> [ACTION ITEM] Your copy of the data should match it exactly, leaving out only the pictures.

> [EXERCISE DATA]
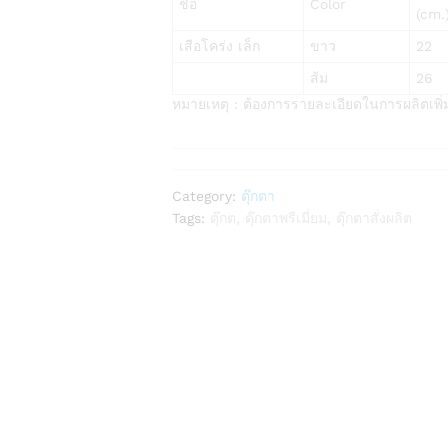
ชื่อ
Color
(cm.
เสือโคร่ง เล็ก
ขาว
22
ส้ม
26
หมายเหตุ : ต้องการรายละเอียดในการผลิตเพิ่
Category:
ตุ๊กตา
Tags:
ตุ๊กต
,
ตุ๊กตาพรีเมี่ยม
,
ตุ๊กตาสั่งผลิต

> [RESPONSE AREA]
ชื่อ
Color
(cm.
เสือโคร่ง เล็ก
ขาว
22
ส้ม
26
หมายเหตุ : ต้องการรายละเอียดในการผลิตเพิ่
Category:
ตุ๊กตา
Tags:
ตุ๊กต
,
ตุ๊กตาพรีเมี่ยม
,
ตุ๊กตาสั่งผลิต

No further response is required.